Lukičić realised that in order to truly get their hands on what they needed, they had to set up their own company that would bring all these skills together properly. In other words, start completely from scratch. He readily admitted that after this Croatian company was created, the actual process of developing artificial intelligence was a painstaking one.
”A lot of statistics, linear algebra, learning, programming, studying, and discussion were needed to eventually have a very small number of code lines. And, there you go, the artificial intelligence was born. But with the science-fantasy part of the story, there was also a business story,”

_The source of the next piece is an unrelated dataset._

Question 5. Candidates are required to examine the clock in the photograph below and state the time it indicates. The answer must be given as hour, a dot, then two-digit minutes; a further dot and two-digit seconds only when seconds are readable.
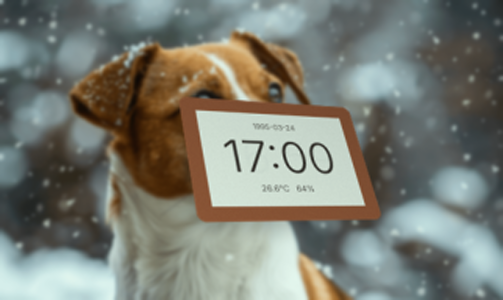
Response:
17.00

According to Lukičić, besides its futuristic possibilities, artificial intelligence also provides the possibility of raising hotel revenues in a very specific way. Namely, artificial intelligence of this kind requires very little investment and relies solely on customer spending. There is no need to expand accommodation capacities or raise prices, which are the traditional ways in which to raise revenue. The goal, he says, is to increase the overall value of the facilities through subtle content delivery, without aggressive and offputting sales pitches and a bombardment of offers.

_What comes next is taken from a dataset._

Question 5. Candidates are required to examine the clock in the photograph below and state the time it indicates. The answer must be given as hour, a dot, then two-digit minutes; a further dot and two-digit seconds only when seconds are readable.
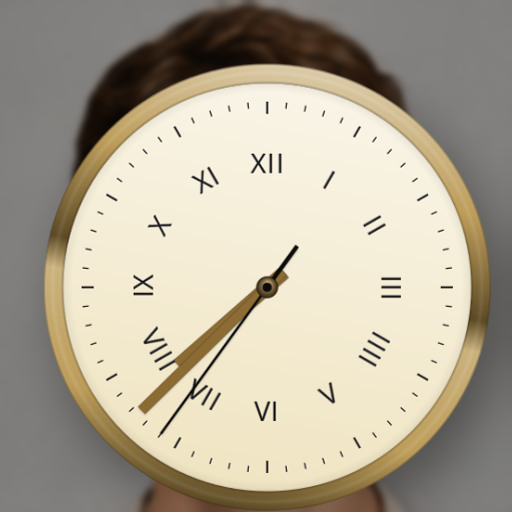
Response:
7.37.36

”According to our tests, in regard to a four-star luxury hotel on the island of Lošinj, which has very low maintenance costs, the profits after the introduction of artificial intelligence doubled,” stated Lukičić, noting that the benefit will depend on a number of factors, such as the type of hotel, its existing maintenance costs, as well as any planned investments for the future.
As far as further plans are concerned, Lukičić hopes that by the end of the year, Acquaint, which currently has only six employees, could sign a global agreement to introduce their system to some European and Asian hotels.
”We’re already working with Oracle engineers to create a certified interface for our product. That would make Oracle one of our sales channels,” says Lukičić, referring to the Croatian company’s collaboration with a multinational IT company. They are also in contact with Amazon, the largest e-merchant whose voice technology is being used already, but for any type of official co-operation, he will have to open an office across the pond in the United States.
“All this gives us enough arguments to say that what we do makes sense even though we’re currently a research and development company and we aren’t making any revenue,” Lukičić concluded.